Google is now used in classrooms around the world, as students look up sources for their research papers, locate images for a slideshow, or just look up sites that can bypass the school's website-blocker so they can get their fix of AddictingGames. Google is a powerful tool that allows teachers to have students seek after knowledge for themselves, no longer needing to spend hours of their personal time compiling and printing out "cheat sheets" for each particular task. Students no longer needed to spend days combing through the school library, only to find that the information they were looking for was not available. Knowledge is now at everyone's fingertips.
The logical next step, then, is for education as we know it to cease to exist. The sole purpose of teachers and classrooms will be to guide young minds through the process of using the simple but powerful tool that is the modern search engine. No longer will children have to spend over a third of their day confined to packed school rooms, dealing with the stresses of peer pressure and tough exams. Anything and everything anyone needs to know is just a few words and clicks away.
8 Comments
I hope that’s not a serious argument.
So… uhh… what’re you arguing for? Or… against?
Are you for or against Google and the 1-click answer?
I’m not arguing for anything. I’m merely stating that as the methods of obtaining knowledge change, so will the methods of teaching it.
I like this sentence. Everything you need to know…
Well, I’d just like to pull up the topic of Wikipedia. We all know that it’s a huge Encyclopedia for anything and everything there is to know. But does it really know the right information? Anybody in the WORLD can logon to Wikipedia and type in stuff they have no idea about.

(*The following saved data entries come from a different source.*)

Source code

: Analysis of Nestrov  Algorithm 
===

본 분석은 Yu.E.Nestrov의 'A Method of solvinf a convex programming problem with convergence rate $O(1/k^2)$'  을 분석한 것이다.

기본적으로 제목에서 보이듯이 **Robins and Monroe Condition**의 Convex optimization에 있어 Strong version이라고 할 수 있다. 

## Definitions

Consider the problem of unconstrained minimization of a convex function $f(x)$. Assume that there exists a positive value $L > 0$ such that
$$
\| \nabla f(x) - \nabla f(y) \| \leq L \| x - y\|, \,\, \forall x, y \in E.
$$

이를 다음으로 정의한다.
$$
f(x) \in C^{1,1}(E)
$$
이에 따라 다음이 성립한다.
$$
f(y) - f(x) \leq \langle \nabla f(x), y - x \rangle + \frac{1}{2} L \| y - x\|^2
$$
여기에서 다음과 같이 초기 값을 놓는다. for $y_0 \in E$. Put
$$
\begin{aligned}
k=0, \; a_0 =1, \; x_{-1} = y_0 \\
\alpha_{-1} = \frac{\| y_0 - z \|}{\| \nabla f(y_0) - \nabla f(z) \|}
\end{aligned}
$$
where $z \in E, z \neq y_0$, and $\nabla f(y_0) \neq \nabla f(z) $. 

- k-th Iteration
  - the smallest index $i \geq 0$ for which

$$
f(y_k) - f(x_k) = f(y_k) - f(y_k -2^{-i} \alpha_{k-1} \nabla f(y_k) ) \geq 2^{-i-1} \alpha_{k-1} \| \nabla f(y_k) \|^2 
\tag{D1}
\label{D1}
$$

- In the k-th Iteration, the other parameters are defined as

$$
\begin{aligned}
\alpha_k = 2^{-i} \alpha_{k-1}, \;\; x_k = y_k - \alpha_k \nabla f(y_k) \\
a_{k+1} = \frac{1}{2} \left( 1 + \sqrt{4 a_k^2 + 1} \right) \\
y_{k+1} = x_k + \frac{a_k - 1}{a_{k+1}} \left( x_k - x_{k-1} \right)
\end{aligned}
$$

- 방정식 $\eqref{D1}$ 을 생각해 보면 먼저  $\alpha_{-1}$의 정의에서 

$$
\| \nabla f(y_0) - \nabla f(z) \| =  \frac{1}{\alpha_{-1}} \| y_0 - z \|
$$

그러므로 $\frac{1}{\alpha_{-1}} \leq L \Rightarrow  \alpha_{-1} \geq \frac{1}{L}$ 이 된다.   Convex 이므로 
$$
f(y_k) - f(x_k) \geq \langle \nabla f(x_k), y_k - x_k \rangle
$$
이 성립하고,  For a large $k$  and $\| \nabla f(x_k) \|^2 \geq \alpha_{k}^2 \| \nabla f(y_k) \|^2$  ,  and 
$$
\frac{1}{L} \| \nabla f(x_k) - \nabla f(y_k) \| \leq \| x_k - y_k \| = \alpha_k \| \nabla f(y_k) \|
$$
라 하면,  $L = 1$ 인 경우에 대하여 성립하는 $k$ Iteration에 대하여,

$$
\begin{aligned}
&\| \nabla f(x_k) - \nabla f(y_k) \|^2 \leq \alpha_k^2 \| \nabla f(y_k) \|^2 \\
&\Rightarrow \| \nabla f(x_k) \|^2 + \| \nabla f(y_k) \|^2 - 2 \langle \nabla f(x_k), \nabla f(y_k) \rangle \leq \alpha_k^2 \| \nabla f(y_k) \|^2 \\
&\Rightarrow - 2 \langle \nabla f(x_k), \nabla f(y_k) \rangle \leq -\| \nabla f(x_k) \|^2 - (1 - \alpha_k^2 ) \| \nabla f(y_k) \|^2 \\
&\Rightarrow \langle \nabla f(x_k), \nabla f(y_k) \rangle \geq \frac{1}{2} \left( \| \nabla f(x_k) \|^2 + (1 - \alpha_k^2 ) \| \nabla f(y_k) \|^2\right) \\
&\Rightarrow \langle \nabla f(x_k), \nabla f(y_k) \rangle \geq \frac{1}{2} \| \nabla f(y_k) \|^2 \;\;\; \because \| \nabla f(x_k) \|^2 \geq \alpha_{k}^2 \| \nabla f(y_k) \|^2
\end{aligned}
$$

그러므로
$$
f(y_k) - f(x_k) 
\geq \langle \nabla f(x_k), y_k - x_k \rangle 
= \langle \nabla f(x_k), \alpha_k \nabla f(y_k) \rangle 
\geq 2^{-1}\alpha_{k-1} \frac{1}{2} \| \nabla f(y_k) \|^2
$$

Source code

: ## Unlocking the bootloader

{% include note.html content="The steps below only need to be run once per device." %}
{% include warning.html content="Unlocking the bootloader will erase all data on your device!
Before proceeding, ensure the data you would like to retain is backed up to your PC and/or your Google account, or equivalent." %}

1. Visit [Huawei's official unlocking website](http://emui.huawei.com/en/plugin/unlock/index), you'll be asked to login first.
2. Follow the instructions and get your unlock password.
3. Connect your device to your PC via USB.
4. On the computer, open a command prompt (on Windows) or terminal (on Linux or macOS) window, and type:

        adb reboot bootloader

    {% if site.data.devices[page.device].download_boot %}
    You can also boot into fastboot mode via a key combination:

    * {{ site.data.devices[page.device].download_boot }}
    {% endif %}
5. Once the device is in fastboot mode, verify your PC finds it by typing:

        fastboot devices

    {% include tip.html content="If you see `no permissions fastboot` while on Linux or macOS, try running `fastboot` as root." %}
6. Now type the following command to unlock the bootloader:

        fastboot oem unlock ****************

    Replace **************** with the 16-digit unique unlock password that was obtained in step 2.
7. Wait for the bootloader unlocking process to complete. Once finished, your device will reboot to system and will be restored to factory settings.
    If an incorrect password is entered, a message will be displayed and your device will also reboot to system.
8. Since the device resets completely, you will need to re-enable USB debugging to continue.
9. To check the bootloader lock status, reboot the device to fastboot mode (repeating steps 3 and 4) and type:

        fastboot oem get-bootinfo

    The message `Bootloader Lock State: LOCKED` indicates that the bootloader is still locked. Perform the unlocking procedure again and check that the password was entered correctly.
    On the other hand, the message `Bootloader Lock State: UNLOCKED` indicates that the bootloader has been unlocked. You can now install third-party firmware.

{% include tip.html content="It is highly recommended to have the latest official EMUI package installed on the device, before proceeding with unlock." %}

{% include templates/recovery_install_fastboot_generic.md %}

Anybody can create a website and put information on it. So, how do we know if it’s real information, or false?
We go to the books.
One thing about information on the internet:
Take everything with a grain of salt. It’s not always accurate because it doesn’t have to be. If you want the most accurate information, read a textbook. (But no one wants to do that, so we instead get a condensed version from a school teacher anyway).
Online databases are good for information, too, but most of them require a school ID, and for your school to be registered with said database.
The day they invent ctrl + F for textbooks, I’m using that.
=win.
The fact that endless real and false information are seconds away from our fingertips, scares me. We don’t try to discern the truth from the fiction.